Opened 12 years ago
Closed 11 years ago
#2055 closed feature request (done)
Tool to reduce the file size of data analysis experiments
Reported by: | mkommend | Owned by: | ascheibe |
---|---|---|---|
Priority: | medium | Milestone: | HeuristicLab 3.3.9 |
Component: | Tools | Version: | 3.3.8 |
Keywords: | Cc: |
Description
Files storing data analysis experiments executed on the Hive grow rather large, because the dataset is saved multiple times in it. Therefore, a small utility tool which removes duplicate datasets from saved HL files would be nice to have.
Change History (19)
comment:1 Changed 12 years ago by mkommend
- Status changed from new to accepted
comment:2 Changed 12 years ago by mkommend
comment:3 Changed 12 years ago by mkommend
Performed first tests of the file shrinker on my Eurocast and GECCO experiments. It took for each folder around 30 minutes to be processed and the folder size got reduced from 2.16 GB to 141 MB (Eurocast) and from 1.34 GB to 123 MB (GECCO).
comment:4 Changed 12 years ago by abeham
- Owner changed from mkommend to architects
- Status changed from accepted to assigned
We could think about expanding our file format to include separate "input files" that may be linked from the main serialization file.
comment:5 Changed 11 years ago by gkronber
- Owner changed from architects to mkommend
A tools menu item should be added to the optimizer, which calls the functionality provided by the command line program.
comment:6 Changed 11 years ago by mkommend
- Milestone set to HeuristicLab 3.3.9
comment:7 Changed 11 years ago by abeham
- Version changed from 3.3.8 to branch
comment:8 Changed 11 years ago by mkommend
- Status changed from assigned to accepted
comment:9 Changed 11 years ago by mkommend
- Version changed from branch to 3.3.8
comment:10 Changed 11 years ago by mkommend
r9859: Added menuitem that removes duplicate datasets.
comment:11 Changed 11 years ago by mkommend
r9860: Added new menu item for data analysis commands.
comment:12 Changed 11 years ago by mkommend
r9861: Removed fileshrinker from tools directory.
comment:13 Changed 11 years ago by mkommend
- Owner changed from mkommend to gkronber
- Status changed from accepted to reviewing
comment:14 Changed 11 years ago by gkronber
I reviewed the code of the ShrinkDataAnalysisRunsMenuItem but didn't understand why it is necessary to create the variableValuesGetter and variableValuesSetter via Expressions.

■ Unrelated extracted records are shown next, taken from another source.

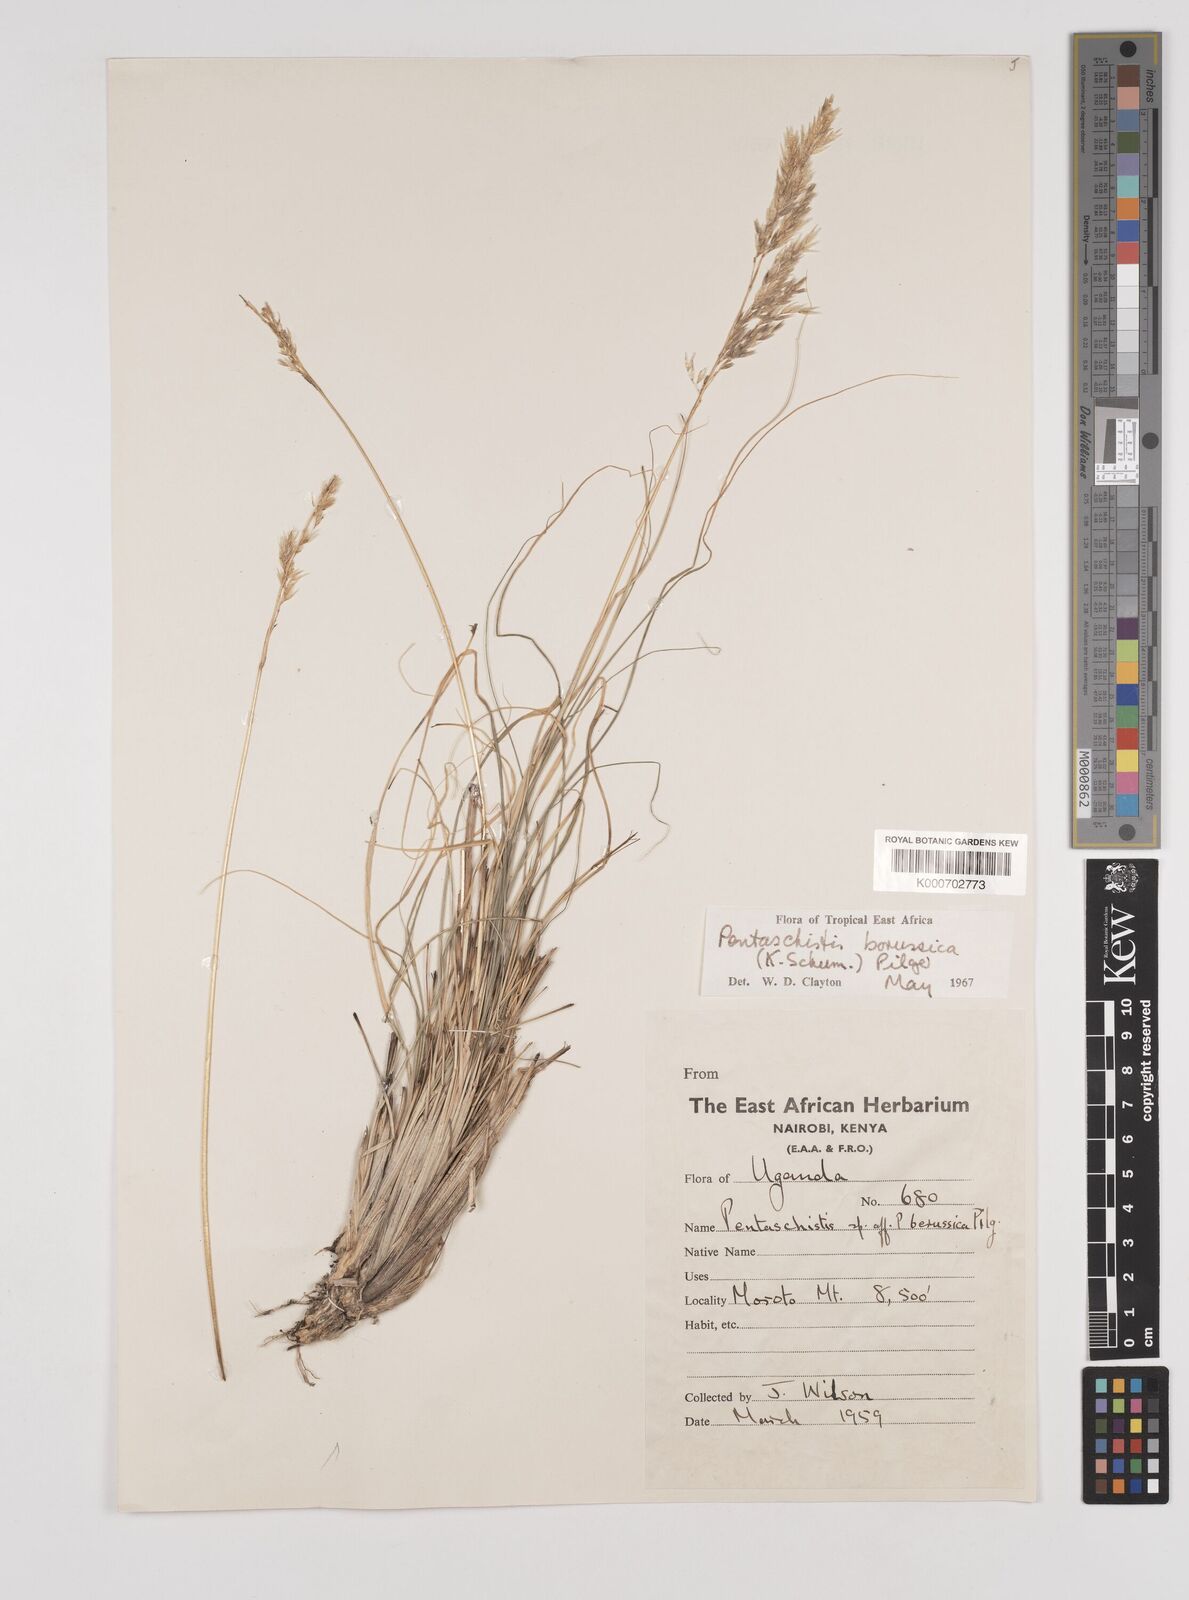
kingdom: Plantae
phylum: Tracheophyta
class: Liliopsida
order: Poales
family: Poaceae
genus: Pentameris
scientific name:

Seemingly, this allows to set also private fields?
Please add a comment explaining what you are doing in the static initializer and why this is necessary.
Please also add a comment that you are comparing variable names for line 106 if(!values1.Keys.SequenceEqual(values2.Keys)) return false;
comment:15 Changed 11 years ago by mkommend
r9866: Added comments to ShrinkDataAnalysisRunsMenuItem.
comment:16 Changed 11 years ago by gkronber
- Owner changed from gkronber to mkommend
- Status changed from reviewing to readytorelease
comment:17 Changed 11 years ago by ascheibe
- Owner changed from mkommend to ascheibe
- Status changed from readytorelease to reviewing
comment:18 Changed 11 years ago by ascheibe
- Status changed from reviewing to readytorelease
comment:19 Changed 11 years ago by ascheibe
- Resolution set to done
- Status changed from readytorelease to closed
r9497: Added first version of HL.FileShrinker.